How did she get there, where was the stamp on her hand from? Who bought the pizza? Who was the man beside her?
“I was like, well that’s weird, I don’t know what happened… I just kind of laughed it off, it just seemed normal to me,” she recalls.
This sort of memory loss happened time and again to Hepola – and from a very early age. It often felt like “a trap door had opened underneath me… I would wake up the next day and I would be in a different place,” she says.
She was experiencing alcohol-fuelled blackouts – a colloquial term with potentially serious consequences. As the word suggests, in this state all memories of the night turn dark after a point. Some drinkers experience less severe, fragmentary blackouts where only pieces of memory are lost.
Hepola’s regular blackouts didn’t ring alarm bells for her at the time. It was only looking back that she realised she had a “messed up” relationship with alcohol, experiences she has written about in a book.
If this type of amnesia after drinking alcohol sounds familiar, that’s because blackouts are surprisingly common: one analysis suggests that over half of university-aged drinkers have experienced some level of blackout when asked about their drinking habits, while a survey of more than 2,000 adolescents recently out of secondary school found that 20% had experienced a blackout in the previous six months.
“Fifteen years ago, the field didn’t accept these were common phenomenon,” says Aaron White of the National Institute on Alcohol Abuse and Alcoholism in the US, who spends most of his career studying blackout drunkenness. “Now we are all aware that [many] people black out.”
Scientists are now revealing more about why blackouts occur and why it affects some more than others – helping them to better understand and hopefully prevent the many negative consequences.
Until recent studies showed otherwise, for many decades it was believed that only alcoholics reached the state of being blackout drunk. A bizarre series of experiments – which never would be ethically approved today – revealed some startling insights.
In the late 1960s, a researcher called Donald Goodwin recruited alcoholics in hospitals and job centres to identify what happens when a drunken memory disappears.
When they answered, he told them that the pan had dead mice inside
He found that out of 100 alcoholics, more than 60 experienced regular blackouts, some total and some fragmentary. He also revealed that individuals experiencing a blackout can act in a remarkably coherent manner. For instance, he showed that during intoxication subjects revealed “no impairment” of immediate memory and even were able to perform simple calculations. But 30 minutes later, these events were forgotten.
In follow-up experiments, he plied alcoholics with whiskey (up to 18oz – or half a litre – in four hours) and presented them with situations that were set up to “provide memorable experiences, which sober persons have no difficulty remembering”.

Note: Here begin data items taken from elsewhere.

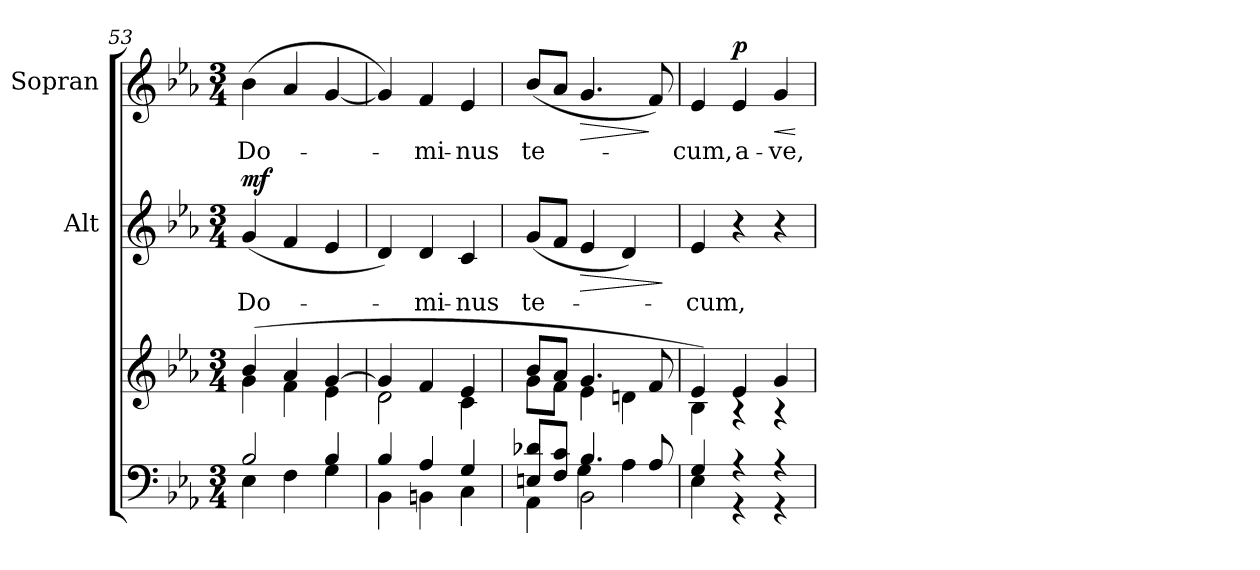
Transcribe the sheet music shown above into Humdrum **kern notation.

**kern	**kern	**kern	**text	**dynam	**kern	**text	**dynam
*part3	*part3	*part2	*part2	*part2	*part1	*part1	*part1
*staff4	*staff3	*staff2	*staff2	*staff2	*staff1	*staff1	*staff1
*	*	*I"Alt	*	*	*I"Sopran	*	*
*	*	*I'A.	*	*	*I'S.	*	*
*clefF4	*clefG2	*clefG2	*	*	*clefG2	*	*
*k[b-e-a-]	*k[b-e-a-]	*k[b-e-a-]	*	*	*k[b-e-a-]	*	*
*E-:	*E-:	*E-:	*	*	*E-:	*	*
*M3/4	*M3/4	*M3/4	*	*	*M3/4	*	*
=53	=53	=53	=53	=53	=53	=53	=53
*^	*^	*	*	*	*	*	*
!	!	!	!	!	!LO:LY:b	!LO:DY:a	!	!LO:LY:b	!
2B-/	4E-\	(4b-/	4g\	(<4g/	Do-	mf	(>4b-\	Do-	.
.	4F\	4a-/	4f\	4f/	.	.	4a-/	.	.
4B-/	4G\	[>4g/	4e-\	4e-/	.	.	[4g/	.	.
!!LO:LB:g=z
=54	=54	=54	=54	=54	=54	=54	=54	=54	=54
4B-/	4BB-\	4g/]	2d\	4d/)	.	.	4g/])	.	.
!	!	!	!	!	!LO:LY:b	!	!	!LO:LY:b	!
4A-/	4BBn\	4f/	.	4d/	-mi-	.	4f/	-mi-	.
!	!	!	!	!	!LO:LY:b	!	!	!LO:LY:b	!
4G/	4C\	4e-/	4c\	4c/	-nus	.	4e-/	-nus	.
=55	=55	=55	=55	=55	=55	=55	=55	=55	=55
*	*^	*	*	*	*	*	*	*	*
!	!	!	!	!	!	!LO:LY:b	!	!	!LO:LY:b	!
8En/ 8d-X/L	4AA-\	4ryy	8b-/L	8g\L	(<8g/L	te-	.	(<8b-/L	te-	.
8F/ 8c/J	.	.	8a-/J	8f\J	8f/J	.	.	8a-/J	.	.
!	!	!	!	!	!	!	!LO:HP:b	!	!	!LO:HP:b
4.B-/	2BB-\	4G\	4.g/	4e-\	4e-/	.	>	4.g/	.	>
.	.	4A-\	.	4dn\	4d/)	.	.	.	.	.
8A-/	.	.	8f/	.	.	.	.	8f/)	.	]
*v	*v	*v	*	*	*	*	*	*	*	*
*	*v	*v	*	*	*	*	*	*
.	.	.	.	]	.	.	.
=56	=56	=56	=56	=56	=56	=56	=56
*^	*^	*	*	*	*	*	*
!	!	!	!	!	!LO:LY:b	!	!	!LO:LY:b	!
4G/	4E-\	4e-/)	4B-\	4e-/	-cum,	.	4e-/	-cum,	.
!	!	!	!	!	!	!	!	!LO:LY:b	!LO:DY:a
4r	4r	4e-/	4rG	4r	.	.	4e-/	a-	p
!	!	!	!	!	!	!	!	!LO:LY:b	!LO:HP:b
4r	4r	4g/	4rA	4r	.	.	4g/	-ve,	<
*v	*v	*	*	*	*	*	*	*	*
*	*v	*v	*	*	*	*	*	*
.	.	.	.	.	.	.	[
=	=	=	=	=	=	=	=
*-	*-	*-	*-	*-	*-	*-	*-
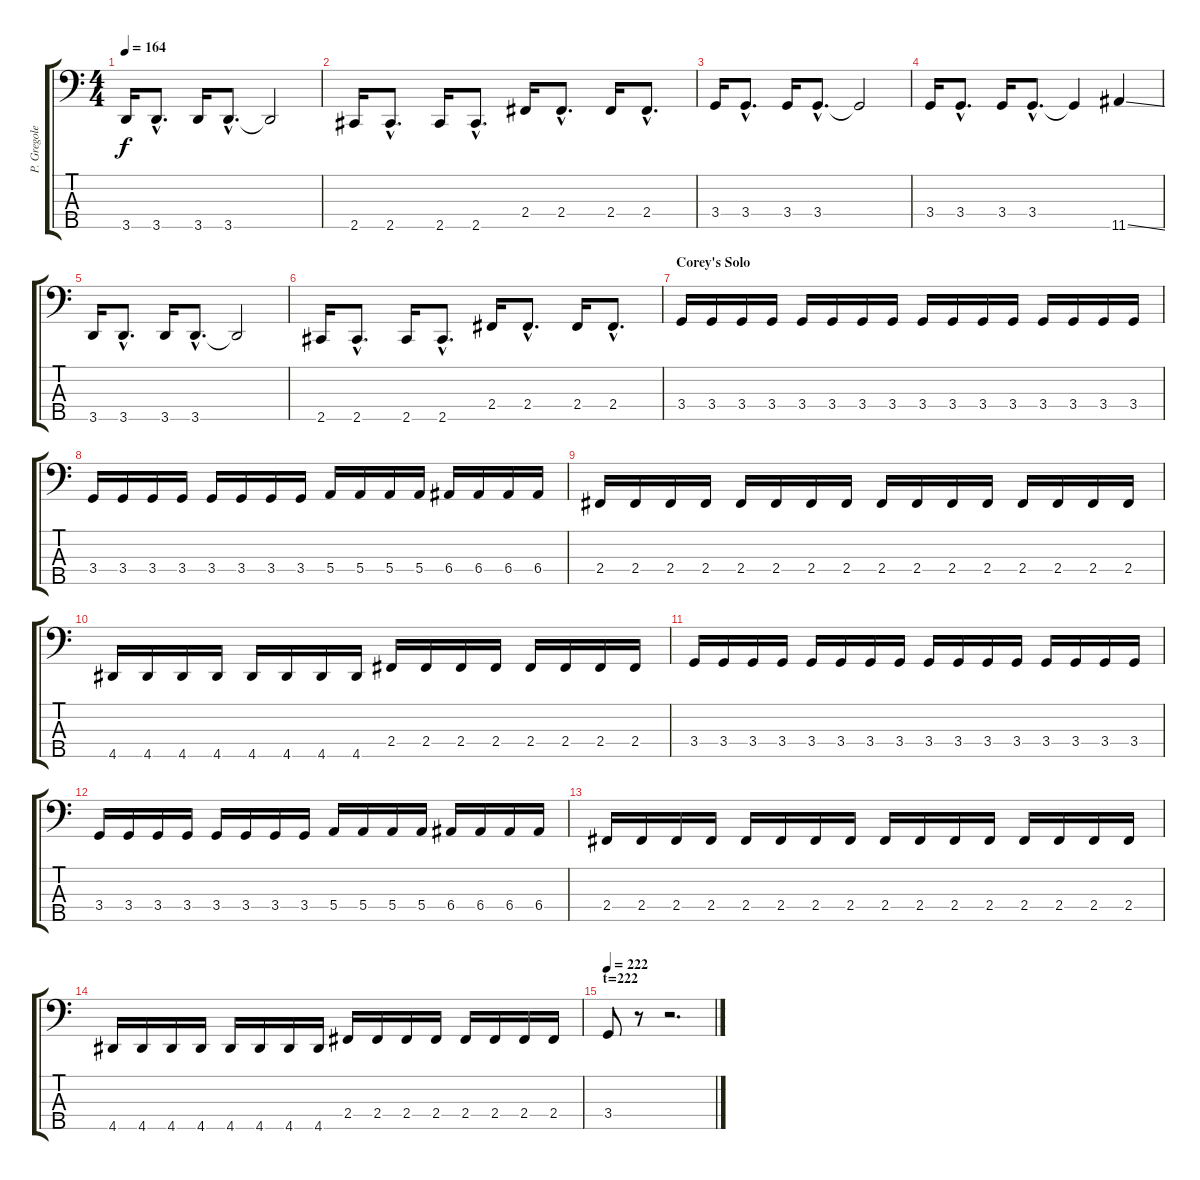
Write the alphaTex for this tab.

\track ("P. Gregoletto" "P. Gregole") {instrument electricbasspick}
\staff {score tabs}
\tuning (G2 D2 A1 E1 B0) {hide}
\ts (4 4)
\tempo 164
\clef f4
\ks c
3.5.16{dy f} 3.5{hac}.8{d} 3.5.16 3.5{hac}.8{d} 3.5{t}.2 |
2.5.16 2.5{hac}.8{d} 2.5.16 2.5{hac}.8{d} 2.4.16 2.4{hac}.8{d} 2.4.16 2.4{hac}.8{d} |
3.4.16 3.4{hac}.8{d} 3.4.16 3.4{hac}.8{d} 3.4{t}.2 |
3.4.16 3.4{hac}.8{d} 3.4.16 3.4{hac}.8{d} 3.4{t}.4 11.5{ss}.4 |
3.5.16 3.5{hac}.8{d} 3.5.16 3.5{hac}.8{d} 3.5{t}.2 |
2.5.16 2.5{hac}.8{d} 2.5.16 2.5{hac}.8{d} 2.4.16 2.4{hac}.8{d} 2.4.16 2.4{hac}.8{d} |
\section ("" "Corey's Solo")
3.4.16 3.4.16 3.4.16 3.4.16 3.4.16 3.4.16 3.4.16 3.4.16 3.4.16 3.4.16 3.4.16 3.4.16 3.4.16 3.4.16 3.4.16 3.4.16 |
3.4.16 3.4.16 3.4.16 3.4.16 3.4.16 3.4.16 3.4.16 3.4.16 5.4.16 5.4.16 5.4.16 5.4.16 6.4.16 6.4.16 6.4.16 6.4.16 |
2.4.16 2.4.16 2.4.16 2.4.16 2.4.16 2.4.16 2.4.16 2.4.16 2.4.16 2.4.16 2.4.16 2.4.16 2.4.16 2.4.16 2.4.16 2.4.16 |
4.5.16 4.5.16 4.5.16 4.5.16 4.5.16 4.5.16 4.5.16 4.5.16 2.4.16 2.4.16 2.4.16 2.4.16 2.4.16 2.4.16 2.4.16 2.4.16 |
3.4.16 3.4.16 3.4.16 3.4.16 3.4.16 3.4.16 3.4.16 3.4.16 3.4.16 3.4.16 3.4.16 3.4.16 3.4.16 3.4.16 3.4.16 3.4.16 |
3.4.16 3.4.16 3.4.16 3.4.16 3.4.16 3.4.16 3.4.16 3.4.16 5.4.16 5.4.16 5.4.16 5.4.16 6.4.16 6.4.16 6.4.16 6.4.16 |
2.4.16 2.4.16 2.4.16 2.4.16 2.4.16 2.4.16 2.4.16 2.4.16 2.4.16 2.4.16 2.4.16 2.4.16 2.4.16 2.4.16 2.4.16 2.4.16 |
4.5.16 4.5.16 4.5.16 4.5.16 4.5.16 4.5.16 4.5.16 4.5.16 2.4.16 2.4.16 2.4.16 2.4.16 2.4.16 2.4.16 2.4.16 2.4.16 |
\section ("" "t=222")
\tempo 222
3.4.8 r.8 r.2{d}
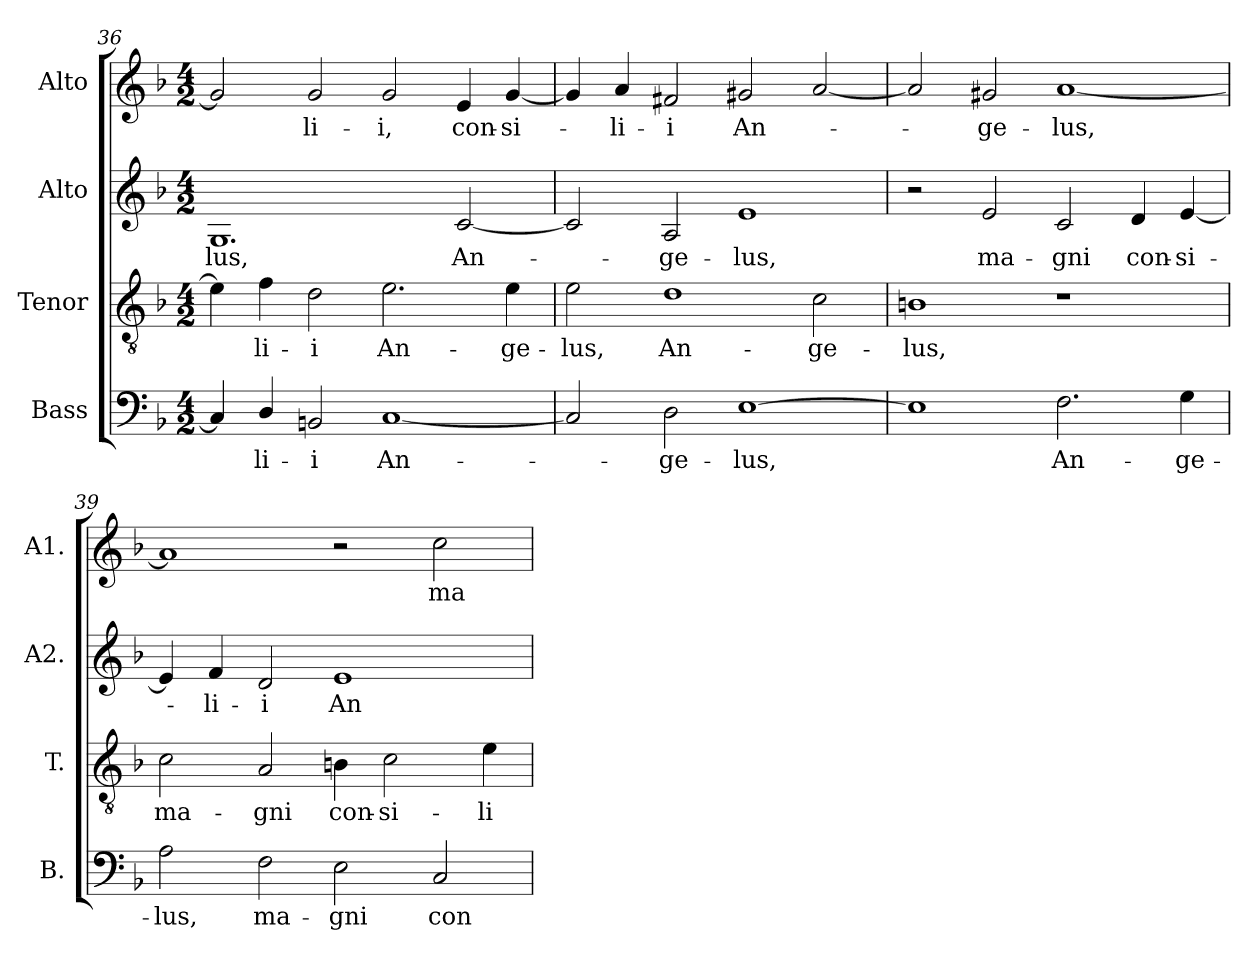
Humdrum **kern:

**kern	**text	**kern	**text	**kern	**text	**kern	**text
*part4	*part4	*part3	*part3	*part2	*part2	*part1	*part1
*staff4	*staff4	*staff3	*staff3	*staff2	*staff2	*staff1	*staff1
*I"Bass	*	*I"Tenor	*	*I"Alto	*	*I"Alto	*
*I'B.	*	*I'T.	*	*I'A2.	*	*I'A1.	*
*clefF4	*	*clefGv2	*	*clefG2	*	*clefG2	*
*	*	*ITrd7c12	*	*	*	*	*
*k[b-]	*	*k[b-]	*	*k[b-]	*	*k[b-]	*
*F:	*	*F:	*	*F:	*	*F:	*
*M4/2	*	*M4/2	*	*M4/2	*	*M4/2	*
=36	=36	=36	=36	=36	=36	=36	=36
!	!	!	!	!	!LO:LY:b:color=#000000	!	!
4Ci/]	.	4Ei\]	.	1.Gi	-lus,	2gi/]	.
!	!LO:LY:b:color=#000000	!	!	!	!	!	!
!	!	!	!LO:LY:b:color=#000000	!	!	!	!
4Di/	-li-	4Fi\	-li-	.	.	.	.
!	!LO:LY:b:color=#000000	!	!	!	!	!	!
!	!	!	!LO:LY:b:color=#000000	!	!	!	!
!	!	!	!	!	!	!	!LO:LY:b:color=#000000
2BBni/	-i	2Di\	-i	.	.	2gi/	-li-
!	!LO:LY:b:color=#000000	!	!	!	!	!	!
!	!	!	!LO:LY:b:color=#000000	!	!	!	!
!	!	!	!	!	!	!	!LO:LY:b:color=#000000
[1Ci	An-	2.Ei\	An-	.	.	2gi/	-i,
!	!	!	!	!	!LO:LY:b:color=#000000	!	!
!	!	!	!	!	!	!	!LO:LY:b:color=#000000
.	.	.	.	[2ci/	An-	4ei/	con-
!	!	!	!LO:LY:b:color=#000000	!	!	!	!
!	!	!	!	!	!	!	!LO:LY:b:color=#000000
.	.	4Ei\	-ge-	.	.	[4gi/	-si-
=37	=37	=37	=37	=37	=37	=37	=37
!	!	!	!LO:LY:b:color=#000000	!	!	!	!
2Ci/]	.	2Ei\	-lus,	2ci/]	.	4gi/]	.
!	!	!	!	!	!	!	!LO:LY:b:color=#000000
.	.	.	.	.	.	4ai/	-li-
!	!LO:LY:b:color=#000000	!	!	!	!	!	!
!	!	!	!LO:LY:b:color=#000000	!	!	!	!
!	!	!	!	!	!LO:LY:b:color=#000000	!	!
!	!	!	!	!	!	!	!LO:LY:b:color=#000000
2Di\	-ge-	1Di	An-	2Ai/	-ge-	2f#Xi/	-i
!	!LO:LY:b:color=#000000	!	!	!	!	!	!
!	!	!	!	!	!LO:LY:b:color=#000000	!	!
!	!	!	!	!	!	!	!LO:LY:b:color=#000000
[1Ei	-lus,	.	.	1ei	-lus,	2g#Xi/	An-
!	!	!	!LO:LY:b:color=#000000	!	!	!	!
.	.	2Ci\	-ge-	.	.	[2ai/	.
!!LO:LB:g=z
=38	=38	=38	=38	=38	=38	=38	=38
!	!	!	!LO:LY:b:color=#000000	!	!	!	!
1Ei]	.	1BBni	-lus,	2r	.	2ai/]	.
!	!	!	!	!	!LO:LY:b:color=#000000	!	!
!	!	!	!	!	!	!	!LO:LY:b:color=#000000
.	.	.	.	2ei/	ma-	2g#Xi/	-ge-
!	!LO:LY:b:color=#000000	!	!	!	!	!	!
!	!	!	!	!	!LO:LY:b:color=#000000	!	!
!	!	!	!	!	!	!	!LO:LY:b:color=#000000
2.Fi\	An-	1r	.	2ci/	-gni	[1ai	-lus,
!	!	!	!	!	!LO:LY:b:color=#000000	!	!
.	.	.	.	4di/	con-	.	.
!	!LO:LY:b:color=#000000	!	!	!	!	!	!
!	!	!	!	!	!LO:LY:b:color=#000000	!	!
4Gi\	-ge-	.	.	[4ei/	-si-	.	.
=39	=39	=39	=39	=39	=39	=39	=39
!	!LO:LY:b:color=#000000	!	!	!	!	!	!
!	!	!	!LO:LY:b:color=#000000	!	!	!	!
2Ai\	-lus,	2Ci\	ma-	4ei/]	.	1ai]	.
!	!	!	!	!	!LO:LY:b:color=#000000	!	!
.	.	.	.	4fi/	-li-	.	.
!	!LO:LY:b:color=#000000	!	!	!	!	!	!
!	!	!	!LO:LY:b:color=#000000	!	!	!	!
!	!	!	!	!	!LO:LY:b:color=#000000	!	!
2Fi\	ma-	2AAi/	-gni	2di/	-i	.	.
!	!LO:LY:b:color=#000000	!	!	!	!	!	!
!	!	!	!LO:LY:b:color=#000000	!	!	!	!
!	!	!	!	!	!LO:LY:b:color=#000000	!	!
2Ei\	-gni	4BBni\	con-	1ei	An-	2r	.
!	!	!	!LO:LY:b:color=#000000	!	!	!	!
.	.	2Ci\	-si-	.	.	.	.
!	!LO:LY:b:color=#000000	!	!	!	!	!	!
!	!	!	!	!	!	!	!LO:LY:b:color=#000000
2Ci/	con-	.	.	.	.	2cci\	ma-
!	!	!	!LO:LY:b:color=#000000	!	!	!	!
.	.	4Ei\	-li-	.	.	.	.
=	=	=	=	=	=	=	=
*-	*-	*-	*-	*-	*-	*-	*-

In one he showed participants pornography, then asked detailed questions about what they had seen. In another, with a frying pan in hand, he asked individuals if they were hungry. When they answered, he told them that the pan had dead mice inside. The drunk subjects had forgotten these memories after 30 minutes and could still not recall the events the following day. They could, though, recall these events up to two minutes later, revealing that their short-term memory was working.
Though these experiments were performed with alcoholics, they set the stage for understanding how even non-alcoholics act during a blackout. They remain influential in part because today – for obvious ethical reasons – scientists cannot ply participants with alcohol to induce memory loss. They must largely rely largely on questionnaires of past events instead.
It’s like a temporary gap in the tape
That chunks of memory are completely lost during a blackout goes some way into revealing what is going on in the brain. It’s believed that the hippocampus is momentarily impaired – this is the structure of the brain important for weaving together incoming information to create our memories of everyday events. People with severe damage to this area cannot create new memories.
Alcohol therefore shuts off brain circuits central to making episodic memories (memories of specific times and places), explains White, who has studied the process on a cellular level with rodent brains.
“We think a big part of what’s happening is that alcohol is suppressing the hippocampus, and it’s unable to create this running record of events,” he says. “It’s like a temporary gap in the tape.”
In rats, White showed that there are doses of alcohol where brain cells “still kind of work”, and higher doses where they are completely off – which explains partial blackouts where only fragments are lost. At the same time, two other important brain areas that feed the hippocampus information about what’s happening in the world are also suppressed when we drink alcohol, explains White. These are the frontal lobe, the reasoning area of the brain that we use when we’re paying attention to something, and the amygdala, the area that warns us about danger.